2

I constructed a predictive model using the GBM package in R. I have good results and I am able to see the feature importance list to see which variables are most important to the model. I am struggling with an editor's question asking for direction of the variables.

For instance: age variable: which age group is most important, rather than age overall?
region: which specific region, rather than region as a variable overall?

I see some implementation of this with LIME, however the GBM package is not compatible with LIME and I am stuggling with implementing it otherwise. Is there a manual way to see this?

My current idea to run the GBM model one by one and compare results. For instance, run with region A and all others the same, then region B, C, D, E, etc. Compare the final results and see more information about the level of each variable.

Does anyone have further advice or a quicker solution? Thanks

ClareFG
  • 65
  • 1
  • 11
  • not quite sure if this is a solution for you, but you might check for `gridsearch` functions. They are parameter optimizing functions for ML algorithms. They are also doing some kind of brute force optimizing, like your mentioned. Maybe it's faster. – mischva11 Mar 12 '20 at 10:01

1 Answers1

1

I suppose you are using gbm and not xgboost, but in any case you can always convert data into the necessary format.

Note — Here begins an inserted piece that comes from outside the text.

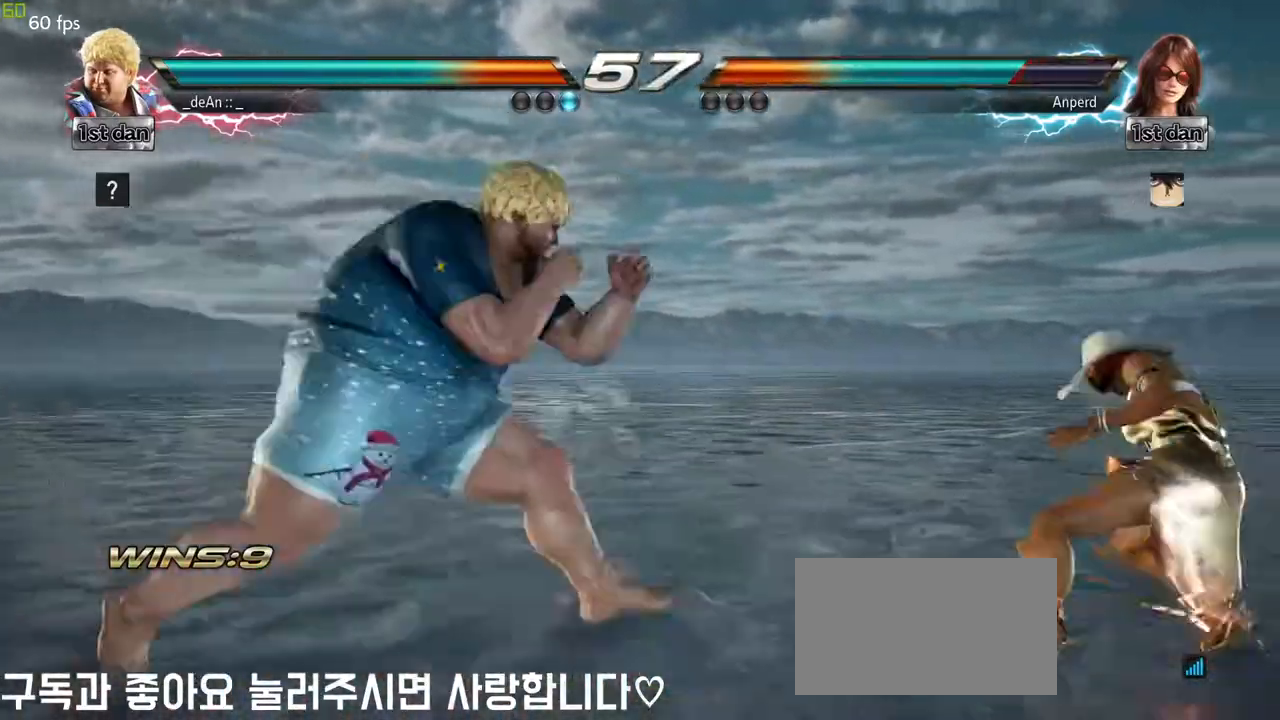
{"buttons": [], "left_stick": "center", "events": [[50, "CROSS", "down"], [150, "CROSS", "up"], [367, "left_stick", "center"]]}
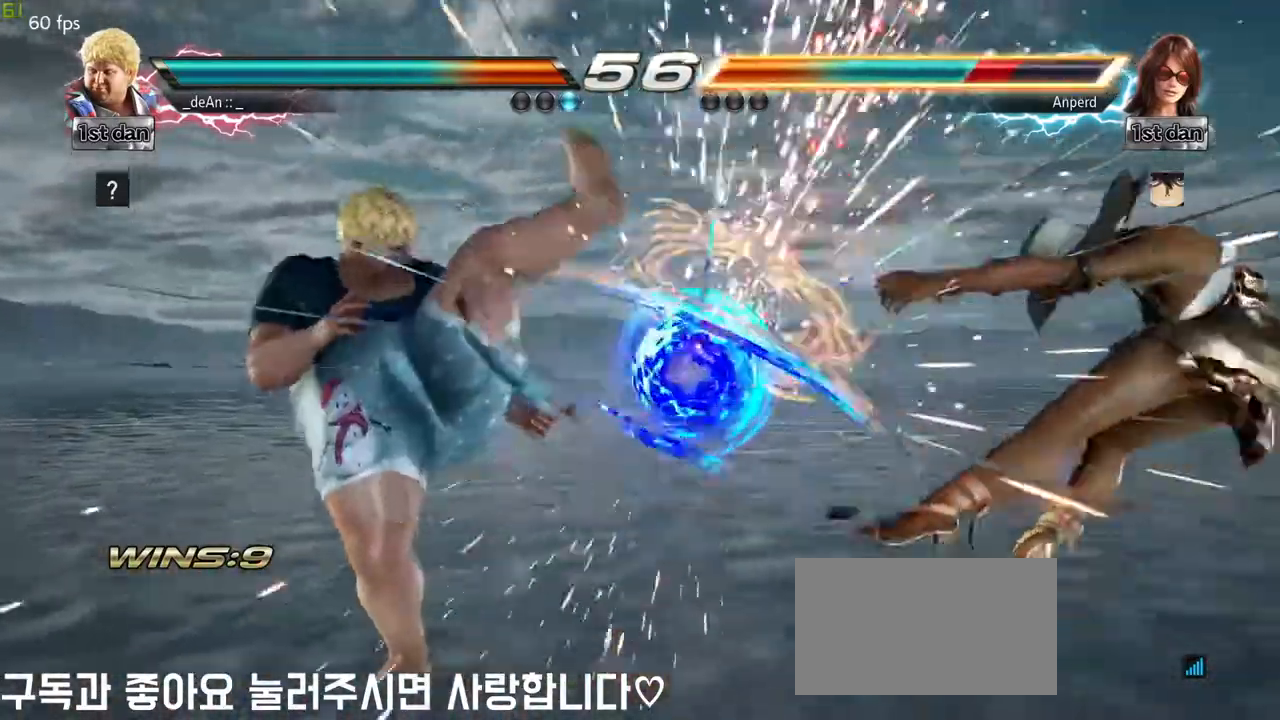
{"buttons": [], "left_stick": "center", "events": [[350, "left_stick", "right"], [450, "left_stick", "center"]]}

You can try onehot encoding, and this is a bit better than testing the variables one by one because the model is exposed to all the variables. Below is not a very good example because I cut up a continuous variable, but hopefully in your model the categorization makes more sense:

library(MASS)
library(gbm)
library(highcharter)

data = Pima.te
age_cat = cut(data$age,4,labels = paste0("age",1:4))
onehot_bp = model.matrix(~0+age_cat)
data$type = as.numeric(data$type)-1
fit = gbm(type ~ .,data=cbind(data[,-grep("age",colnames(data))],onehot_bp))

res = summary(fit,plotit=FALSE)

hchart(res,"bar",hcaes(x=var,y=rel.inf,color=rel.inf))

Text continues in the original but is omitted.